The reply must consist of one number: how many lines of the data include the word "within".

• Provided material
---------------

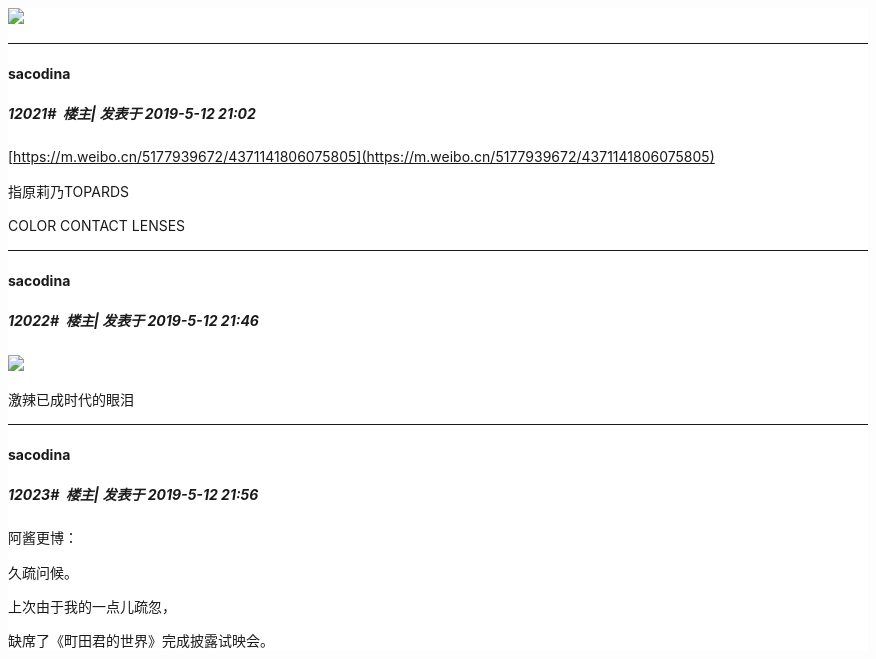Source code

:
<img src="https://img.saraba1st.com/forum/201905/12/205239lioykxxwosspcczs.jpg" referrerpolicy="no-referrer">












*****

####  sacodina  
##### 12021#         楼主| 发表于 2019-5-12 21:02



[https://m.weibo.cn/5177939672/4371141806075805](https://m.weibo.cn/5177939672/4371141806075805)


指原莉乃TOPARDS


COLOR CONTACT LENSES 







*****

####  sacodina  
##### 12022#         楼主| 发表于 2019-5-12 21:46



<img src="http://imgsrc.baidu.com/forum/pic/item/ad02efc4b74543a9bd8a5f7910178a82b8011488.jpg" referrerpolicy="no-referrer">


激辣已成时代的眼泪







*****

####  sacodina  
##### 12023#         楼主| 发表于 2019-5-12 21:56




阿酱更博：


久疏问候。

上次由于我的一点儿疏忽，

缺席了《町田君的世界》完成披露试映会。
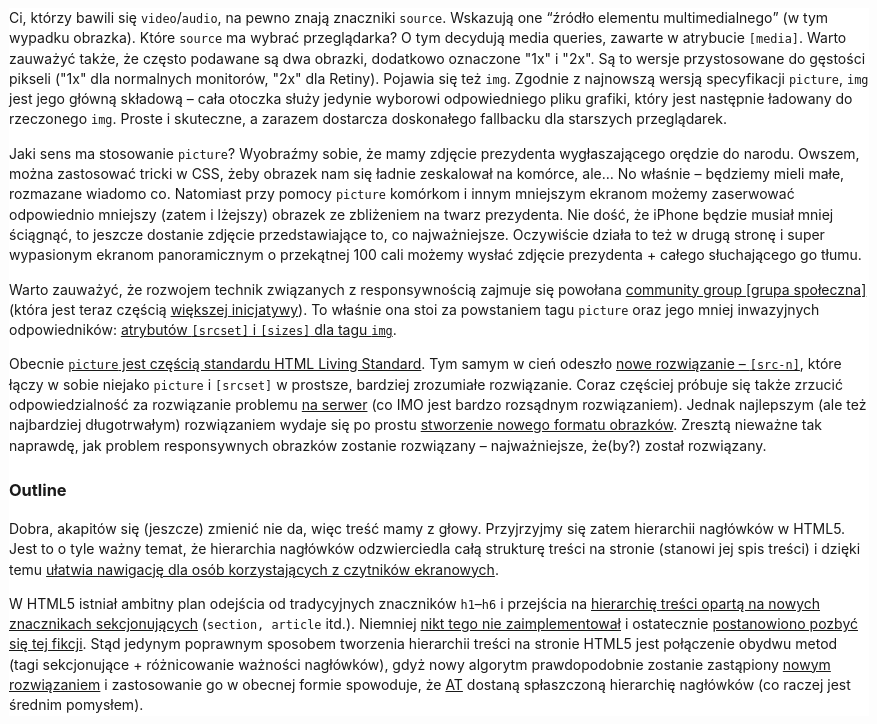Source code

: Ci, którzy bawili się `video`/`audio`, na pewno znają znaczniki `source`. Wskazują one <q>źródło elementu multimedialnego</q> (w tym wypadku obrazka). Które `source` ma wybrać przeglądarka? O tym decydują media queries, zawarte w atrybucie `[media]`. Warto zauważyć także, że często podawane są dwa obrazki, dodatkowo oznaczone "1x" i "2x". Są to wersje przystosowane do gęstości pikseli ("1x" dla normalnych monitorów, "2x" dla Retiny). Pojawia się też `img`. Zgodnie z najnowszą wersją specyfikacji `picture`, `img` jest jego główną składową – cała otoczka służy jedynie wyborowi odpowiedniego pliku grafiki, który jest następnie ładowany do rzeczonego `img`. Proste i skuteczne, a zarazem dostarcza doskonałego fallbacku dla starszych przeglądarek.

Jaki sens ma stosowanie `picture`? Wyobraźmy sobie, że mamy zdjęcie prezydenta wygłaszającego orędzie do narodu. Owszem, można zastosować tricki w CSS, żeby obrazek nam się ładnie zeskalował na komórce, ale… No właśnie – będziemy mieli małe, rozmazane wiadomo co. Natomiast przy pomocy `picture` komórkom i innym mniejszym ekranom możemy zaserwować odpowiednio mniejszy (zatem i lżejszy) obrazek ze zbliżeniem na twarz prezydenta. Nie dość, że iPhone będzie musiał mniej ściągnąć, to jeszcze dostanie zdjęcie przedstawiające to, co najważniejsze. Oczywiście działa to też w drugą stronę i super wypasionym ekranom panoramicznym o przekątnej 100 cali możemy wysłać zdjęcie prezydenta + całego słuchającego go tłumu.

<div class="alert alert-info">

Warto zauważyć, że rozwojem technik związanych z responsywnością zajmuje się powołana [community group [grupa społeczna]](https://www.w3.org/community/respimg/) (która jest teraz częścią [większej inicjatywy](https://www.w3.org/community/wicg/)). To właśnie ona stoi za powstaniem tagu `picture` oraz jego mniej inwazyjnych odpowiedników: [atrybutów `[srcset]` i `[sizes]` dla tagu `img`](https://html.spec.whatwg.org/multipage/embedded-content.html#srcset-attributes).

</div>

Obecnie [`picture` jest częścią standardu HTML Living Standard](https://html.spec.whatwg.org/multipage/embedded-content.html#the-picture-element). Tym samym w cień odeszło [nowe rozwiązanie – `[src-n]`](https://tabatkins.github.io/specs/respimg), które łączy w sobie niejako `picture` i `[srcset]` w prostsze, bardziej zrozumiałe rozwiązanie. Coraz częściej próbuje się także zrzucić odpowiedzialność za rozwiązanie problemu [na serwer](https://www.igvita.com/2013/08/29/automating-dpr-switching-with-client-hints/) (co IMO jest bardzo rozsądnym rozwiązaniem). Jednak najlepszym (ale też najbardziej długotrwałym) rozwiązaniem wydaje się po prostu [stworzenie nowego formatu obrazków](https://www.smashingmagazine.com/2013/09/responsive-image-container/). Zresztą nieważne tak naprawdę, jak problem responsywnych obrazków zostanie rozwiązany – najważniejsze, że(by?) został rozwiązany.


<h3 id="artykul-outline">Outline</h3>

Dobra, akapitów się (jeszcze) zmienić nie da, więc treść mamy z głowy. Przyjrzyjmy się zatem hierarchii nagłówków w HTML5. Jest to o tyle ważny temat, że hierarchia nagłówków odzwierciedla całą strukturę treści na stronie (stanowi jej spis treści) i dzięki temu [ułatwia nawigację dla osób korzystających z czytników ekranowych](http://internet-bez-barier.com/elementy-naglowkowe-a-dostepnosc/#naglowki-w-nawigacji).

W HTML5 istniał ambitny plan odejścia od tradycyjnych znaczników `h1`–`h6` i przejścia na [hierarchię treści opartą na nowych znacznikach sekcjonujących](https://w3c.github.io/html/sections.html#creating-an-outline) (`section, article` itd.). Niemniej [nikt tego nie zaimplementował](https://www.paciellogroup.com/blog/2013/10/html5-document-outline/) i ostatecznie [postanowiono pozbyć się tej fikcji](https://lists.w3.org/Archives/Public/public-html/2016Apr/0032.html). Stąd jedynym poprawnym sposobem tworzenia hierarchii treści na stronie HTML5 jest połączenie obydwu metod (tagi sekcjonujące + różnicowanie ważności nagłówków), gdyż nowy algorytm prawdopodobnie zostanie zastąpiony [nowym rozwiązaniem](https://github.com/whatwg/html/pull/3499) i zastosowanie go w obecnej formie spowoduje, że [AT](http://en.wikipedia.org/wiki/Assistive_Technology) dostaną spłaszczoną hierarchię nagłówków (co raczej jest średnim pomysłem).
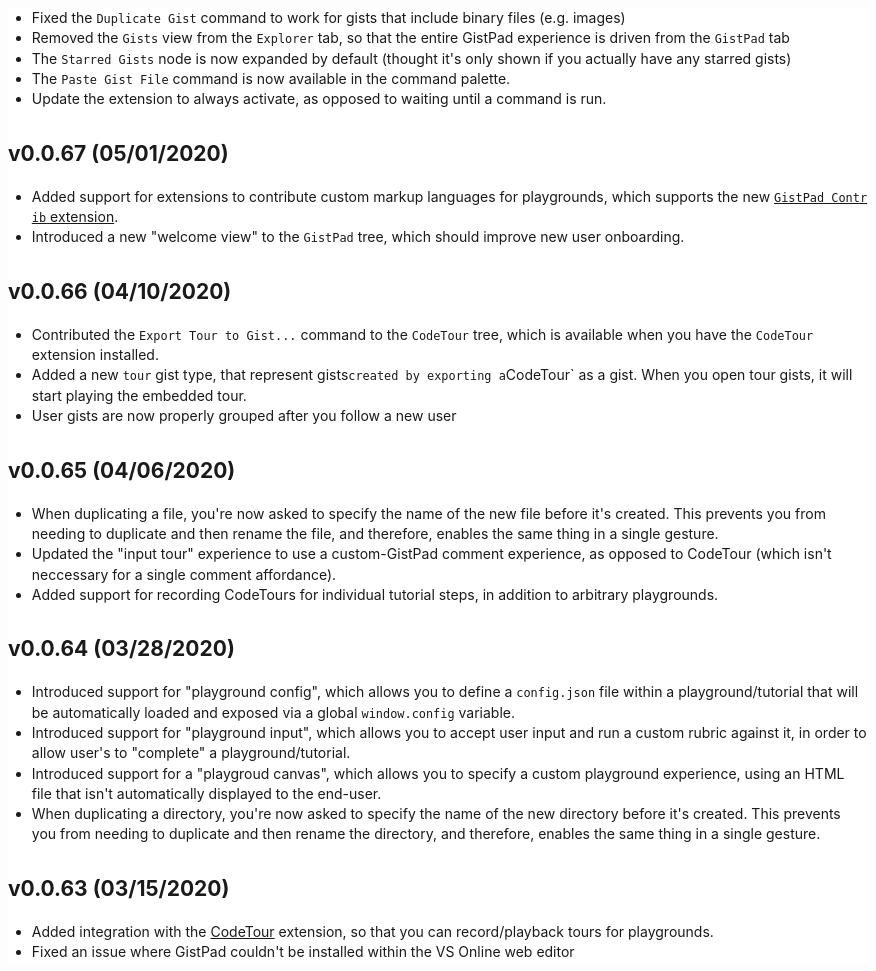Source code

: - Fixed the `Duplicate Gist` command to work for gists that include binary files (e.g. images)
- Removed the `Gists` view from the `Explorer` tab, so that the entire GistPad experience is driven from the `GistPad` tab
- The `Starred Gists` node is now expanded by default (thought it's only shown if you actually have any starred gists)
- The `Paste Gist File` command is now available in the command palette.
- Update the extension to always activate, as opposed to waiting until a command is run.

## v0.0.67 (05/01/2020)

- Added support for extensions to contribute custom markup languages for playgrounds, which supports the new [`GistPad Contrib` extension](https://marketplace.visualstudio.com/items?itemName=vsls-contrib.gistpad-contrib).
- Introduced a new "welcome view" to the `GistPad` tree, which should improve new user onboarding.

## v0.0.66 (04/10/2020)

- Contributed the `Export Tour to Gist...` command to the `CodeTour` tree, which is available when you have the `CodeTour` extension installed.
- Added a new `tour` gist type, that represent gists`created by exporting a`CodeTour` as a gist. When you open tour gists, it will start playing the embedded tour.
- User gists are now properly grouped after you follow a new user

## v0.0.65 (04/06/2020)

- When duplicating a file, you're now asked to specify the name of the new file before it's created. This prevents you from needing to duplicate and then rename the file, and therefore, enables the same thing in a single gesture.
- Updated the "input tour" experience to use a custom-GistPad comment experience, as opposed to CodeTour (which isn't neccessary for a single comment affordance).
- Added support for recording CodeTours for individual tutorial steps, in addition to arbitrary playgrounds.

## v0.0.64 (03/28/2020)

- Introduced support for "playground config", which allows you to define a `config.json` file within a playground/tutorial that will be automatically loaded and exposed via a global `window.config` variable.
- Introduced support for "playground input", which allows you to accept user input and run a custom rubric against it, in order to allow user's to "complete" a playground/tutorial.
- Introduced support for a "playgroud canvas", which allows you to specify a custom playground experience, using an HTML file that isn't automatically displayed to the end-user.
- When duplicating a directory, you're now asked to specify the name of the new directory before it's created. This prevents you from needing to duplicate and then rename the directory, and therefore, enables the same thing in a single gesture.

## v0.0.63 (03/15/2020)

- Added integration with the [CodeTour](https://aka.ms/codetour) extension, so that you can record/playback tours for playgrounds.
- Fixed an issue where GistPad couldn't be installed within the VS Online web editor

---------------

• Finished exercise
2